Les contaminations en France n’ont pas diminué, elles ont changé. Touchant d’abord les milieux gays, toxicomanes et de prostituées, l’épidémie passe aujourd’hui par un nombre de contaminations hétérosexuelles plus importantes et, ce faisant, se féminise. Les femmes représentent 36 % des nouveaux cas aujourd’hui en France.

Trop peu d’entre elles savent qu’elles sont plus vulnérables :

– vulnérabilité physiologique et biologique

*la concentration virale est beaucoup plus élevée dans le sperme que dans les sécrétions vaginales.

* le col de l’utérus est particulièrement fragile, surtout au cours des règles, en cas d’Infections Sexuellement Transmissibles, de Maladies Sexuellement Transmissibles ou de micro déchirures lors de la pénétration.

◇ ◇ ◇ ◇ ◇ ◇ ◇

EXERCICES:
A - Relevez toutes les situations où, selon l'extrait, le col de l'utérus est particulièrement fragile.
B - D'après l'extrait, quelle part des nouveaux cas en France les femmes représentent-elles aujourd'hui ?
C - Transcrivez fidèlement le passage de l'extrait qui s'ouvre sur les mots contenant « Trop peu d’entre » et se clôt sur « les sécrétions vaginales. ».

Entrées de la collection:
◇ ◇ ◇ ◇ ◇ ◇ ◇

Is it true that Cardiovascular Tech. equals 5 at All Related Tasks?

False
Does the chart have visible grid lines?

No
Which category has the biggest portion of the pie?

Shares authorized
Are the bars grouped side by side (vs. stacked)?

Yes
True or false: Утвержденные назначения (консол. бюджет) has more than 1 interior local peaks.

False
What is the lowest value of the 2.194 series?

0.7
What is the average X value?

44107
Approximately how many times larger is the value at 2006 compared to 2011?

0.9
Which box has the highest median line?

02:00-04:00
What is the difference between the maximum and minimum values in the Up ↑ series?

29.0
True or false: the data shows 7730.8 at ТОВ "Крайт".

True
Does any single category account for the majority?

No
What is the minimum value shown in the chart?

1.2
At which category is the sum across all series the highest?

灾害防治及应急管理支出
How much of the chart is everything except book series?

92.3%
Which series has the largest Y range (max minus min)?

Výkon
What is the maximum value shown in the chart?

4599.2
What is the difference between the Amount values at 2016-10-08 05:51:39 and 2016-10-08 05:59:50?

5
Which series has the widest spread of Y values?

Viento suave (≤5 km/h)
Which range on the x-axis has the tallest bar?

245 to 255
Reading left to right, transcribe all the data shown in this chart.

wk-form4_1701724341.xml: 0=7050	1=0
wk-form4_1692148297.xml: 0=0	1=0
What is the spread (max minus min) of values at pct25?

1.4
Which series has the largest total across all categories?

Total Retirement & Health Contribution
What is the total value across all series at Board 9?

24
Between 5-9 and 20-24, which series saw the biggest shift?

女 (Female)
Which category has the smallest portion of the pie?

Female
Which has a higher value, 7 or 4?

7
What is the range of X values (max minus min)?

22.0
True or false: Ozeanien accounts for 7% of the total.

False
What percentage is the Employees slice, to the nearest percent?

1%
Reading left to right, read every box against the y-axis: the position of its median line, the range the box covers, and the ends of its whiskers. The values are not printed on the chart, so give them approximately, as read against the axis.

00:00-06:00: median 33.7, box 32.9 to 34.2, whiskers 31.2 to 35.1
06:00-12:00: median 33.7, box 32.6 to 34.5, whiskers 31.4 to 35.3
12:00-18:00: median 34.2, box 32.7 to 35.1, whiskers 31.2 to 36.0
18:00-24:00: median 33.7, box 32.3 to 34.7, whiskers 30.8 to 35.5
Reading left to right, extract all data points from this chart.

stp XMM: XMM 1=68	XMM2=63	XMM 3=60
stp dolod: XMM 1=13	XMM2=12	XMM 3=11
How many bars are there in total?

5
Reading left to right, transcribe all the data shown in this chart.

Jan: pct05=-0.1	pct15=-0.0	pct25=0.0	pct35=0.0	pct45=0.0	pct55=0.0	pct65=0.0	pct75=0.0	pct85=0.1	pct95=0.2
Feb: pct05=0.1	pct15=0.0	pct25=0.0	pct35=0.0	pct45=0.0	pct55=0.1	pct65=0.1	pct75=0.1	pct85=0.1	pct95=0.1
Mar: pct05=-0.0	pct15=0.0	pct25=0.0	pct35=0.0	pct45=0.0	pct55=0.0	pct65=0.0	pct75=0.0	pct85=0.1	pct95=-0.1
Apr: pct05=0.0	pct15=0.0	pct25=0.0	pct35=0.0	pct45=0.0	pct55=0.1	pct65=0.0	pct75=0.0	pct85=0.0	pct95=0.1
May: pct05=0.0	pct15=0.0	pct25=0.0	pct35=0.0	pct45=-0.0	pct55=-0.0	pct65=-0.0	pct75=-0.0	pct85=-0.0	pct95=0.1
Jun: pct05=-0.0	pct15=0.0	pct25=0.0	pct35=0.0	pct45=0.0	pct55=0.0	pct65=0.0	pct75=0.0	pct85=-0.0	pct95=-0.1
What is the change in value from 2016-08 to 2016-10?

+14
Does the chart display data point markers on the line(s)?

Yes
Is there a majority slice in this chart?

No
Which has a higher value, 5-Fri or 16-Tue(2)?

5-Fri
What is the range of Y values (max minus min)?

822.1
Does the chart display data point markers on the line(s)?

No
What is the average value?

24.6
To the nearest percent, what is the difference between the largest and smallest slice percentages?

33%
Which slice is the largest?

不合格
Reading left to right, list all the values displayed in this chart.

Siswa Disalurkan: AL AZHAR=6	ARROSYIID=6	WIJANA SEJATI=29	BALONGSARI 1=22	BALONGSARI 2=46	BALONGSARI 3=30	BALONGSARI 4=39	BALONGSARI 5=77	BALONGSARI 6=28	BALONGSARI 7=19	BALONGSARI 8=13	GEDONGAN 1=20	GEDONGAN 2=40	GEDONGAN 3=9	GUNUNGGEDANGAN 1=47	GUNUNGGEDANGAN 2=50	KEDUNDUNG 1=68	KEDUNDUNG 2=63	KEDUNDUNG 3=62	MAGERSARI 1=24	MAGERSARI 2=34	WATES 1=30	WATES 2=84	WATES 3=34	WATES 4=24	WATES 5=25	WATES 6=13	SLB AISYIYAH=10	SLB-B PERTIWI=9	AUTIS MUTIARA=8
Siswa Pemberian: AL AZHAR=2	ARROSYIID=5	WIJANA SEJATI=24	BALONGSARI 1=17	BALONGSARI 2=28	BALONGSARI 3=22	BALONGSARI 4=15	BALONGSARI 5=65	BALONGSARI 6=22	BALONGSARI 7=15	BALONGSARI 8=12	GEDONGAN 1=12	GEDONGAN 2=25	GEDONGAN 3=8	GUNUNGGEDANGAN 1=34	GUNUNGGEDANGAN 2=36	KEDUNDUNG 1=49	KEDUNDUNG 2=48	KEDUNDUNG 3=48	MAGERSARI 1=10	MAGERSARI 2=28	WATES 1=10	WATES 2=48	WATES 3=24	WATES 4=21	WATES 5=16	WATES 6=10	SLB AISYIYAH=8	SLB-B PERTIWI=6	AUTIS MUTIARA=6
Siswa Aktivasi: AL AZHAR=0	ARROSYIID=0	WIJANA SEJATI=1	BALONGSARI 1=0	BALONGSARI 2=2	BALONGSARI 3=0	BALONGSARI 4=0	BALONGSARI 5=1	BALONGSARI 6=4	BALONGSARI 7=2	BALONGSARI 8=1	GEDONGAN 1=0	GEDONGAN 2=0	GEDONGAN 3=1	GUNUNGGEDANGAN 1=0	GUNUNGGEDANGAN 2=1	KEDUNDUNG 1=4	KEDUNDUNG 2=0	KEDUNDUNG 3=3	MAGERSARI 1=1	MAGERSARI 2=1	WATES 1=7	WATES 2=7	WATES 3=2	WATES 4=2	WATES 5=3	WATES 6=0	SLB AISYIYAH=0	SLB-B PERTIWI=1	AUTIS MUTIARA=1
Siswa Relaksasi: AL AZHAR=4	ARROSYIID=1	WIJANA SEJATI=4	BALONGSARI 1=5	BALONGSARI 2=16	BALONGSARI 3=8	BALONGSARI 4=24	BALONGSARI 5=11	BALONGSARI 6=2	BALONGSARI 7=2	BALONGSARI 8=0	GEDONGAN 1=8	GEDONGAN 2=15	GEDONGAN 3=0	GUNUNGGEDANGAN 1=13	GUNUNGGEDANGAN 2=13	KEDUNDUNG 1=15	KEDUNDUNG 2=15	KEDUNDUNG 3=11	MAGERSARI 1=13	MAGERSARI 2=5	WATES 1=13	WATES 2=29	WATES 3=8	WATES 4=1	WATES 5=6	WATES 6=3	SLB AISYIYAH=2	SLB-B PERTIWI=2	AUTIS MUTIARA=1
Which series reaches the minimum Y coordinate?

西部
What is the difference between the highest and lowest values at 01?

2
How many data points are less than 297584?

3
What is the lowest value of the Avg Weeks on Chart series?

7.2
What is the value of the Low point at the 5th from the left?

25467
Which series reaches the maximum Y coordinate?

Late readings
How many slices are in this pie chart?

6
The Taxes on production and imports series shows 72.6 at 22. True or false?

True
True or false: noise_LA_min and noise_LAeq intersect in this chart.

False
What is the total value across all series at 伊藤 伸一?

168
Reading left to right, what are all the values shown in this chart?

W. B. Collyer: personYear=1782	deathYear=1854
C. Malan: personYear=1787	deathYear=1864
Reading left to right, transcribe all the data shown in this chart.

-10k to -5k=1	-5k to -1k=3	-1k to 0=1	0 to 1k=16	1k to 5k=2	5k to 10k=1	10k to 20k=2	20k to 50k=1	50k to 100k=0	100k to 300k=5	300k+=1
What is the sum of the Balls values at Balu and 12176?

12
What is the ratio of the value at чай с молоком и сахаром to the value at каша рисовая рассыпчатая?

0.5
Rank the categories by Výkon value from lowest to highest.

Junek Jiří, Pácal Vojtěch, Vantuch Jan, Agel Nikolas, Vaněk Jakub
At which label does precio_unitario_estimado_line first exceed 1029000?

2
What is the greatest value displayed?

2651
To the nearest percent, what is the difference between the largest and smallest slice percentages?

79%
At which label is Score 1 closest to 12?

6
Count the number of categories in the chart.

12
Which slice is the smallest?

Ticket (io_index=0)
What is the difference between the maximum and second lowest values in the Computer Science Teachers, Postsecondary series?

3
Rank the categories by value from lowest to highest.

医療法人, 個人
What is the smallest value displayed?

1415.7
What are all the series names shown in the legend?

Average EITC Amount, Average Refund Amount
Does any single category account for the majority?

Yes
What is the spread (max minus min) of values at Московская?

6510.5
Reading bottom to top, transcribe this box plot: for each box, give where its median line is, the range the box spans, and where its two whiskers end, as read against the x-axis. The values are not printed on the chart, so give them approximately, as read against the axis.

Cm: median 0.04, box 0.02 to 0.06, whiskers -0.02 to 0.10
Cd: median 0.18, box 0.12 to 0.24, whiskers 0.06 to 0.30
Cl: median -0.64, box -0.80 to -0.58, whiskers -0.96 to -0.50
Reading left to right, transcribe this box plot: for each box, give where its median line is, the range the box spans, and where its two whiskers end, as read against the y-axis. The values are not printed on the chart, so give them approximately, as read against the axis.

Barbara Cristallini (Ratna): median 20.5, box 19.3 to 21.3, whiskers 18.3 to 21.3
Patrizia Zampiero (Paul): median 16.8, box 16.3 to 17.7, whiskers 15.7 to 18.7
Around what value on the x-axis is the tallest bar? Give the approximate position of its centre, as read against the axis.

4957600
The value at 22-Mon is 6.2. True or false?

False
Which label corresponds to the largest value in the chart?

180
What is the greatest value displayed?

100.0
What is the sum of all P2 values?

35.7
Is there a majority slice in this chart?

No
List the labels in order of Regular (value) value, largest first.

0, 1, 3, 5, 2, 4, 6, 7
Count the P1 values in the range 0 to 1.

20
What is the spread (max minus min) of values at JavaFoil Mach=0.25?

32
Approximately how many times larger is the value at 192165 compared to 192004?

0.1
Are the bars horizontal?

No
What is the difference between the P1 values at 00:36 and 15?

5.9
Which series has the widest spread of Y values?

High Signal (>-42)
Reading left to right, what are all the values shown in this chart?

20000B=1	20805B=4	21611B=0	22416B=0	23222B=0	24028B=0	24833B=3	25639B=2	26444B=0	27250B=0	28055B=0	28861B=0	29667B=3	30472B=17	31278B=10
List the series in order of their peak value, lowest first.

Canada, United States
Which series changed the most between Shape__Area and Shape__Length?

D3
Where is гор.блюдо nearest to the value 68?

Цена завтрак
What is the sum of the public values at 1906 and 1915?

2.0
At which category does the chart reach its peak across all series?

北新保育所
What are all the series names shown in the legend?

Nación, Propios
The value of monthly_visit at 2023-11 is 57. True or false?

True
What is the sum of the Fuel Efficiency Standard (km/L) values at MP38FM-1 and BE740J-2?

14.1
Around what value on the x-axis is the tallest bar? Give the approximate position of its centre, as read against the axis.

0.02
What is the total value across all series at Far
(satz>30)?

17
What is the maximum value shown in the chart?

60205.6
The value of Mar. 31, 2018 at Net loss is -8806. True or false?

◇ ◇ ◇ ◇ ◇ ◇ ◇

CORRIGÉS:
A -
- au cours des règles
- en cas d'Infections Sexuellement Transmissibles
- en cas de Maladies Sexuellement Transmissibles
- en cas de micro déchirures lors de la pénétration

B - 36 %

C -
Trop peu d’entre elles savent qu’elles sont plus vulnérables :

– vulnérabilité physiologique et biologique

*la concentration virale est beaucoup plus élevée dans le sperme que dans les sécrétions vaginales.